I consult, write, and speak on running better technology businesses (tech firms and IT captives) and the things that make it possible: good governance behaviors (activist investing in IT), what matters most (results, not effort), how we organize (restructure from the technologically abstract to the business concrete), how we execute and manage (replacing industrial with professional), how we plan (debunking the myth of control), and how we pay the bills (capital-intensive financing and budgeting in an agile world). I am increasingly interested in robustness over optimization.

I work for ThoughtWorks, the global leader in software delivery and consulting.

Saturday, February 10, 2007

An "Innovation Maturity Model?"

Our innovation model now has multiple practices within each of three dimensions. Collectively, it looks like this:

Delivery Assurance
Source Code Management
Collective Code Ownership

Tools & Infrastructure
Community Management
Bar Lifting
Risk Tolerance

Continuous Sourcing

We can make this model still more finely grained by identifying the ways in which each practice area is performed. For example, we can define different ways to fulfill the Governance practice of “commercials and contracts.” By sequencing in degree order the extent to which each method of execution enables innovation, we can create a simple innovation “maturity model.”

This is, clearly, going to be a bit involved, but it gives us useful information. The extent to which the different practices are performed will be a strong indicator of our organisation’s aptitude for innovation. In addition, having a “maturity flight” for each will highlight strengths and deficiencies in how we operate now. This, in turn, allows us to focus our efforts and investments specifically where it will make us more competitive.

In constructing progressions of practice in rank order by the extent to which they facilitate innovation, we start with a simple taxonomy of “innovation maturity.”

  • Level 3: Practices that are fully aligned with and engender innovation
  • Level 2: Practices that engender but do not maximize innovation
  • Level 1: Practices that are neutral or marginally enable innovation
  • Level -1: Practices that inhibit consistent innovation

    Having a “Level -1” is useful from the point of view that there is value in calling out practices that inhibit innovation. A Level 3 might be thought of as a maximum degree of facilitation. Between are varying degrees to which things are done that engender innovation but are suboptimal in a purely “innovation” context. This is not to say that Level 3 should be the target: there may be economic or operational reality why an organization peaks at level 2 or 1. This is also not to say that there are not levels beyond 3, but for purposes of constructing an initial model, it is best to keep it simple. Bear in mind that this is simply a model that provides us a structured way to analyse what we’re doing now and suggest what we should be doing instead.

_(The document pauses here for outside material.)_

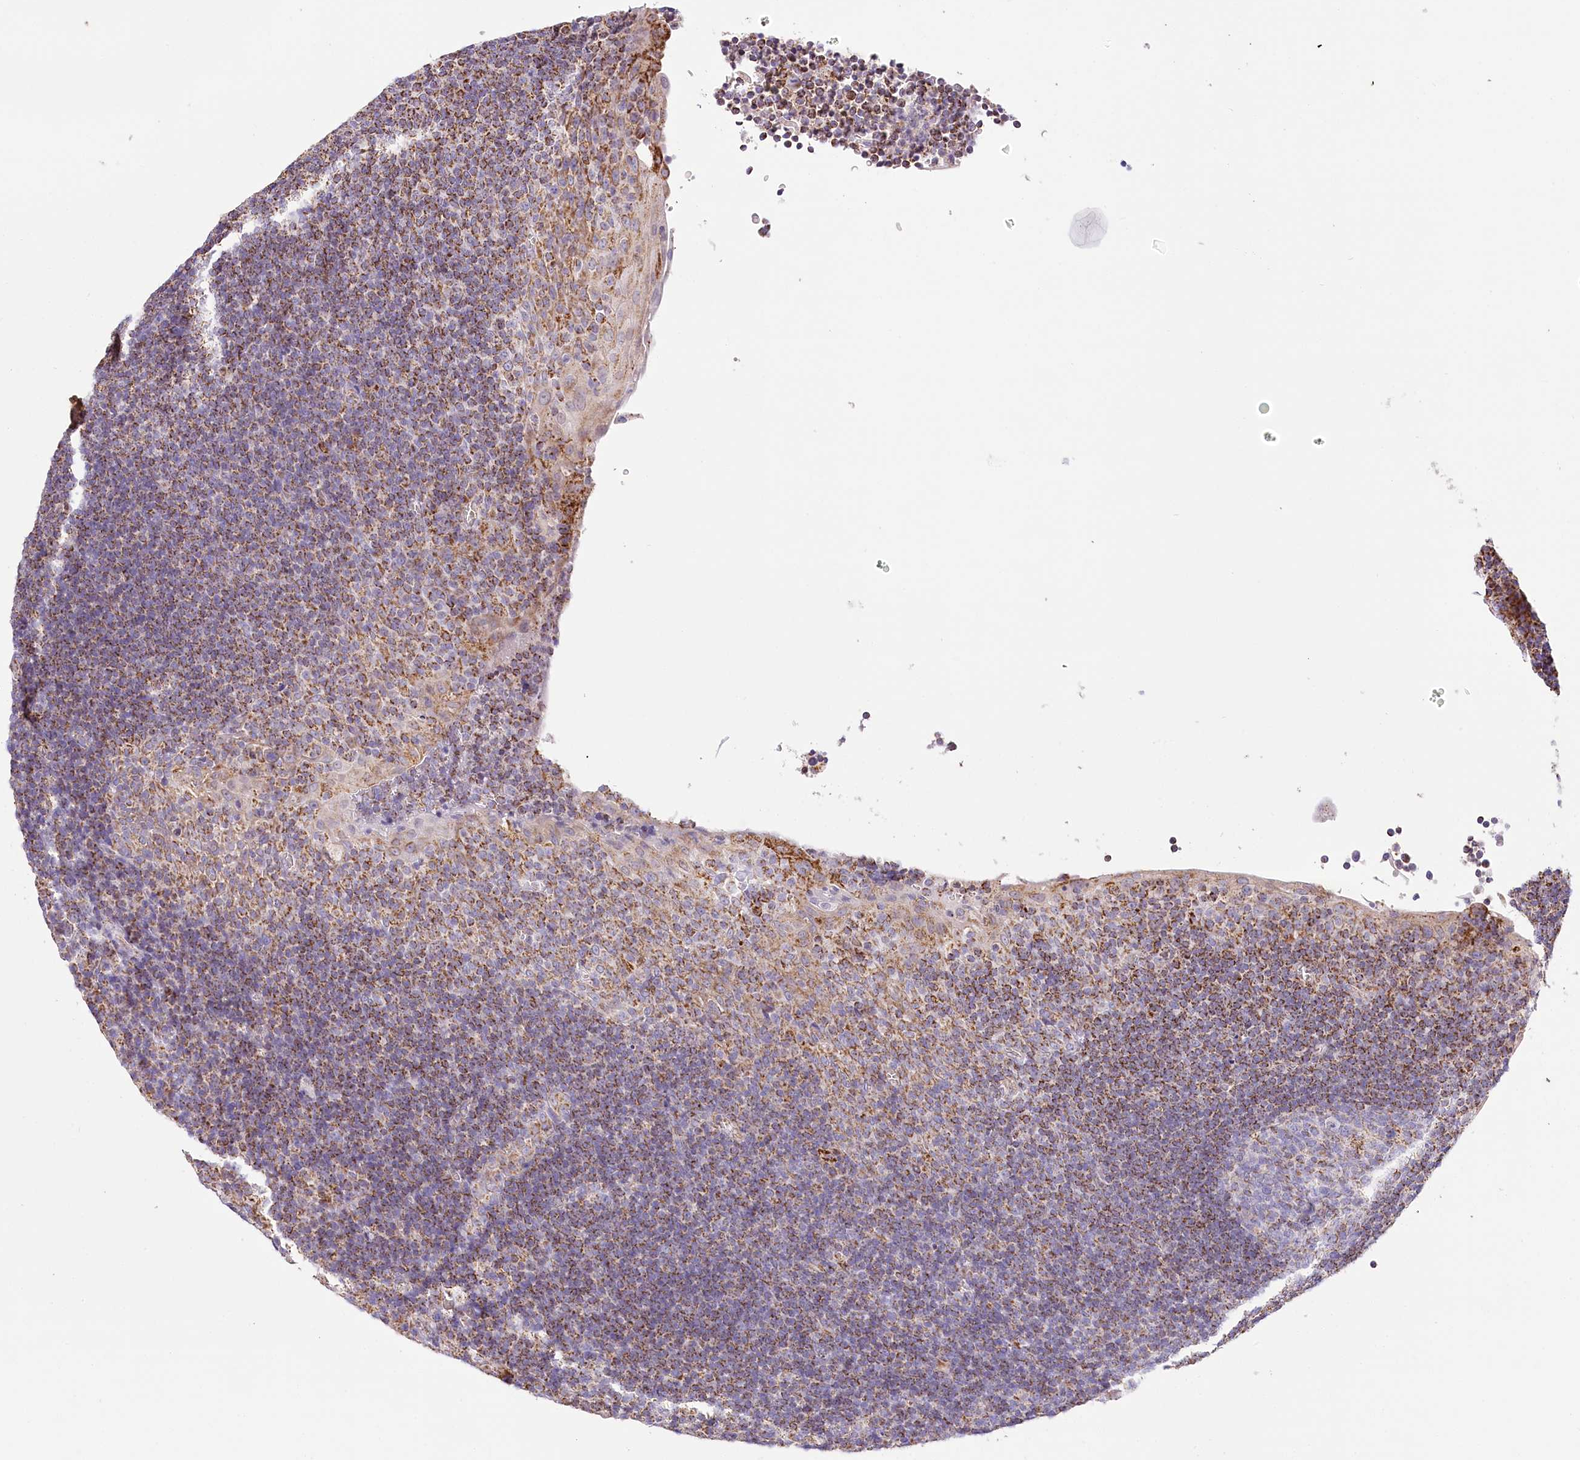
{"staining": {"intensity": "strong", "quantity": "<25%", "location": "cytoplasmic/membranous"}, "tissue": "tonsil", "cell_type": "Germinal center cells", "image_type": "normal", "snomed": [{"axis": "morphology", "description": "Normal tissue, NOS"}, {"axis": "topography", "description": "Tonsil"}], "caption": "Immunohistochemistry (IHC) image of benign tonsil: tonsil stained using immunohistochemistry exhibits medium levels of strong protein expression localized specifically in the cytoplasmic/membranous of germinal center cells, appearing as a cytoplasmic/membranous brown color.", "gene": "LSS", "patient": {"sex": "male", "age": 37}}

    With a taxonomy, and a series of practices, we should be able to construct a “maturity flight” for each practice, sequencing activity in degree order to which each engenders innovation.

    For example, the “maturity flight” of the Compliance dimension of Governance might look like this:

  • Level 3: Compliance rules are automated and implemented as gatekeeper events in daily activity (e.g., through build) and feed a compliance dashboard
  • Level 2: Key success factors for solution completeness (security, performance, reliability) implemented as a battery of repeatable test suites
  • Level 1: Multi-disciplinary compliance working group formed with delivery leaders to articulate “solution completeness” in plain terms
  • Level -1: After-the-fact audit and review intended to find errors as opposed to guide solutions; rules set by non-delivery staff; rules exist in documentation

    Similarly, within Community, the Participation flight might look like this:

  • Level 3: Programmes established to recognize and enable participation (e.g., a 10% scheme, internally funded conferences)
  • Level 2: Communities fo Practices form; practice membership recognized by HR as a soft “matrix” organization; soft budget allocated
  • Level 1: Collaboration tools and space passively advertised; demand-based “at-will” participation
  • Level -1: Teams work in isolation; collaboration is a function of individual networking

    And so on, for all practices.

    By doing this for every practice area, it becomes possible for us to:

  • Identify specifically the deficiencies and obstacles to our ability to innovate,
  • Map the affinity that we have for innovation.
  • Track our progress as we improve our ability to innovate.

    Of course, with as many as 19 practice areas identified, this is going to produce a lot of data.As we have an index and a categorization for each, we can consolidate our scores and get an overall assessment of our Agility, Community and Governance practices.

    In so doing, we have a composite picture of where we’re at relative to where we’d like to be relative to an “ideal state.” Again, we have to use this judiciously: this is not intended as a certification or a mandate. It is an indicator that, properly applied, should allow us to better ask and answer: to what extent does our organisation really do the things that lend themselves to innovation? We cannot expect innovation from an environment that is not conducive to it. This degree of insight goes a long way to avoiding a futile “innovation mandate.”